Invoice Data Capture with AI: Rule-based versus cognitive field extraction

by Doug Keeley

In this article, we share some of our research and development efforts from our AI team at Ivalua.

The R&D team at Ivalua has been conducting various research efforts around AI. One to highlight includes, the analysis of documents with greater accuracy, by taking advantage of the new deep learning based methods and experimenting on new AI infrastructures. The first objective was to extract fields from structured documents, namely invoices.

As we humans know and expect most of the time, invoice documents have characteristics that other documents do not share. In most cases, the numeric information (numbers, prices, totals, quantities, …) are aligned in different varieties, that might be drawn with explicit lines or separators, or something has to be guessed by the alignment of the characters. This kind of inference makes the use of non-AI algorithms far from our common understanding of an invoice. Another characteristic of invoices is that some fields are required, such as the client, the supplier, the invoice number, the total amount… and they have a common position in the document: the layout possibility is limited and helps humans to easily understand invoices.

The purpose of Artificial Intelligence is to recreate the intuition of human intelligence when reading an invoice. This is different based on if global or local, and is being driven by the number of previously read invoices. For that purpose, we believe that deep learning methods will become particularly useful and common in this area.

The methods used can be the image of the document itself directly, or the characters extracted by an OCR algorithm. In one case, it is a computer vision problem, in the other case, a natural language processing problem. Both problems benefit today from deep learning advances when achieving state-of-the-art accuracy.

At first, we experimented with computer vision. However, document image analysis suffers from the lack of research in the domain: most state-of-the-art computer vision deep learning networks and architectures have been developed for use with natural images. In order to achieve a better analysis, we started with the first neural networks invented by LeCun on the digits dataset, where the problem was to identify the digit number. We extended the number of classes to cover all characters in the alphabet (not only the digits) and adopted the classical object detection frameworks to train the model to “ocrize” the document. It was quite easy to get some training data to train the networks in their framework since any OCR can be used to create the data from any document. Here is the result we got:

These results gave us the first root network layers to build our complete document invoice neural networks. Here again, multiple frameworks are possible to understand an invoice and we choose the segmentation frameworks for which each pixel of the invoice document has to be classified into one class or label. Such a segmentation of the document is very useful to help us extract field values from the invoice with more confidence.

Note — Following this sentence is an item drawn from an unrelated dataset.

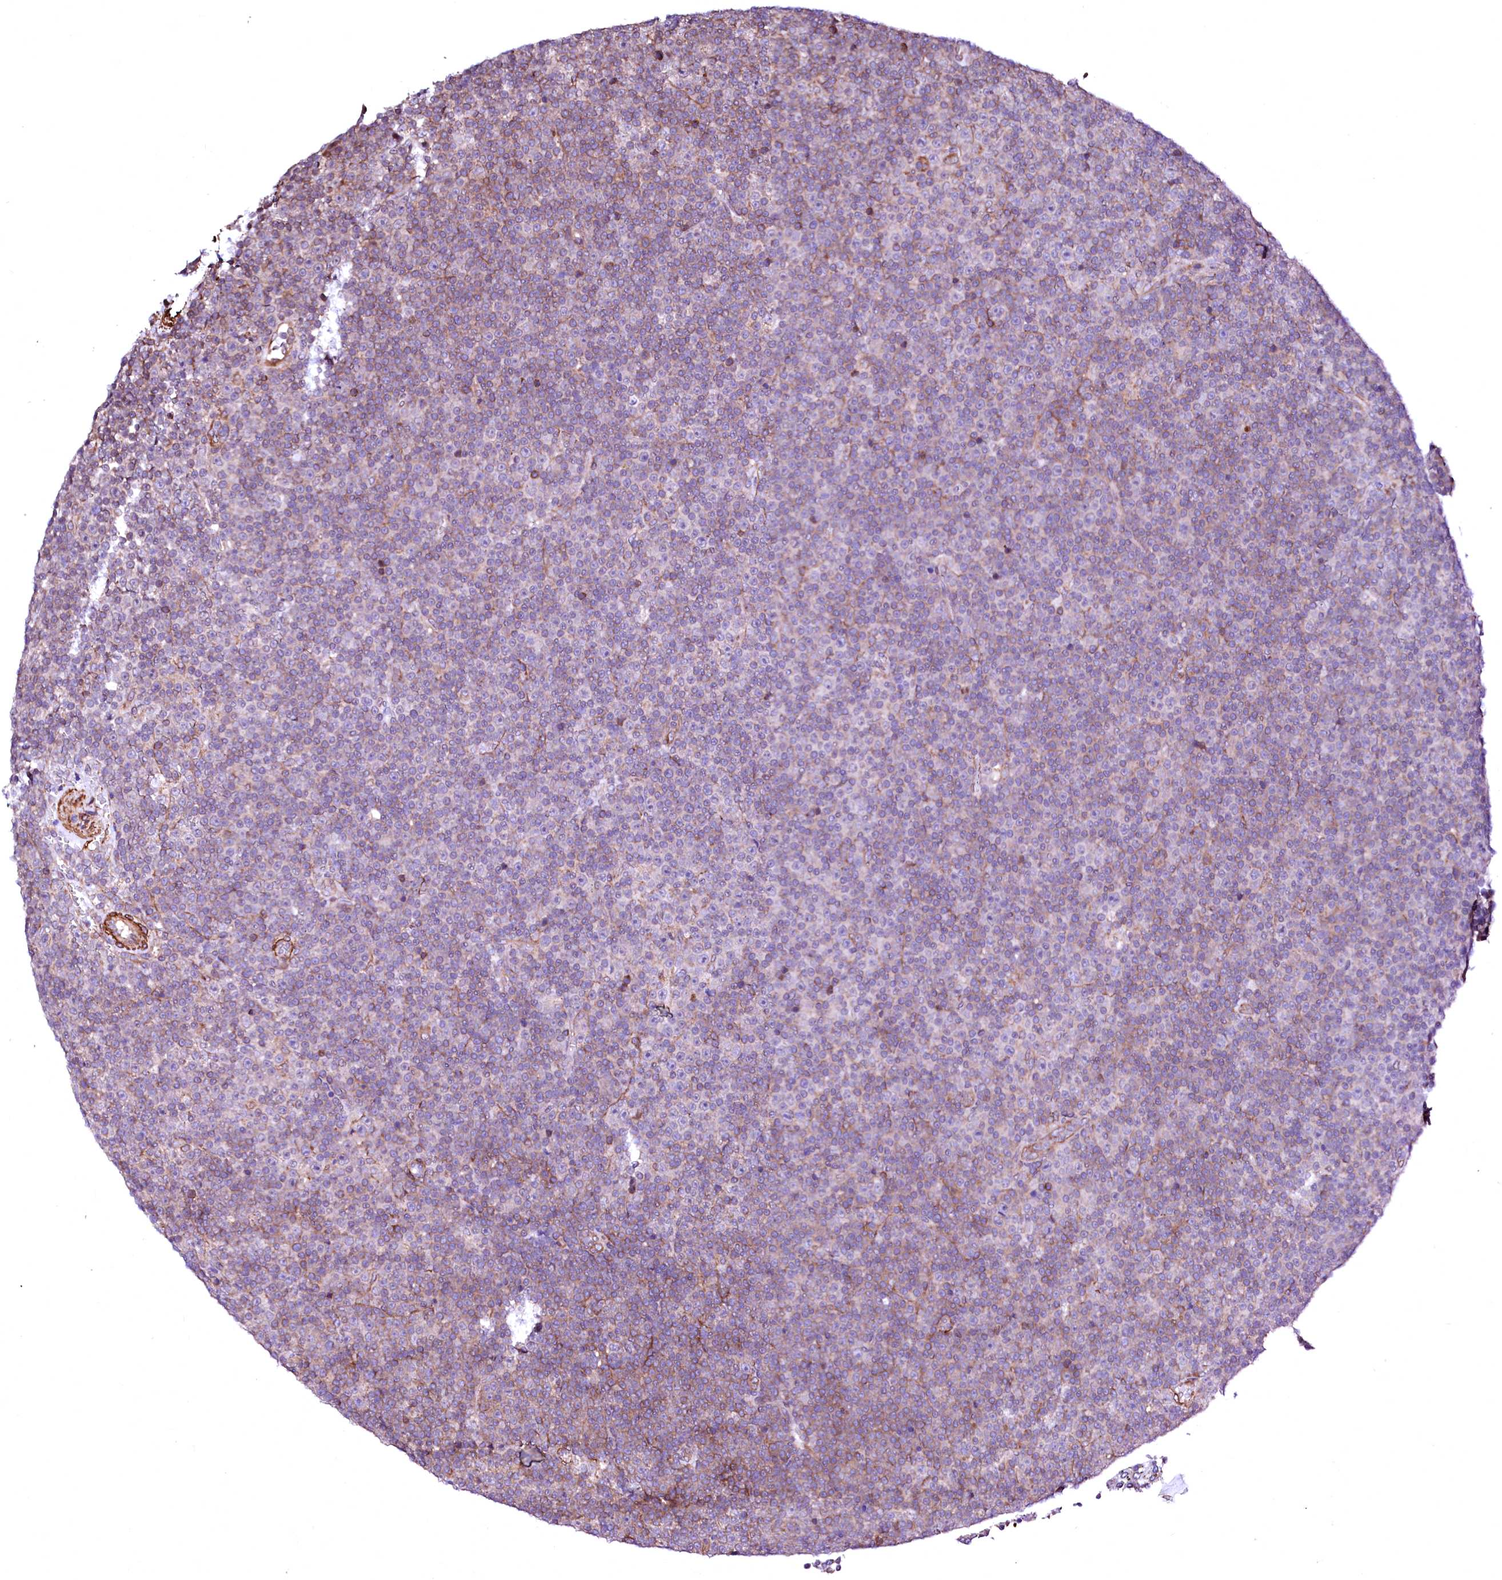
{"staining": {"intensity": "weak", "quantity": "25%-75%", "location": "cytoplasmic/membranous"}, "tissue": "lymphoma", "cell_type": "Tumor cells", "image_type": "cancer", "snomed": [{"axis": "morphology", "description": "Malignant lymphoma, non-Hodgkin's type, Low grade"}, {"axis": "topography", "description": "Lymph node"}], "caption": "This photomicrograph reveals low-grade malignant lymphoma, non-Hodgkin's type stained with IHC to label a protein in brown. The cytoplasmic/membranous of tumor cells show weak positivity for the protein. Nuclei are counter-stained blue.", "gene": "GPR176", "patient": {"sex": "female", "age": 67}}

The classes to segment correspond to commonly found data in an invoice:

The creation of the dataset required the help of extra resources to annotate our invoice documents with the right classes. We also had to define annotation rules and definitions. For example, we considered  the area where the total information is as the table footer, and this footer can be detached from the item table in many cases. We put all the invoice data such as invoice number, date, due date, … that does not correspond to a customer, a supplier, or a table, under the label ‘invoice’.

After all this was set, we trained our models and got the following results on validation data:

What is shown here is the segmentation map predicted by the system. It shows where the different classes of information are the most probably located. For example you can clearly see the customer information in light green on upper right and the table footer class detected on the bottom right of the invoice, in brown.

Experiments show that traditional deep learning networks for computer vision are not that efficient on images of invoices, however the networks we developed at Ivalua perform better by a significant margin.

Our research and development works will be brought back together into the product development roadmap to build new functionality and more reliable features on invoice documents in the next releases. As a result, customers can expect better automatic invoice reading, automatic supplier data update and error control.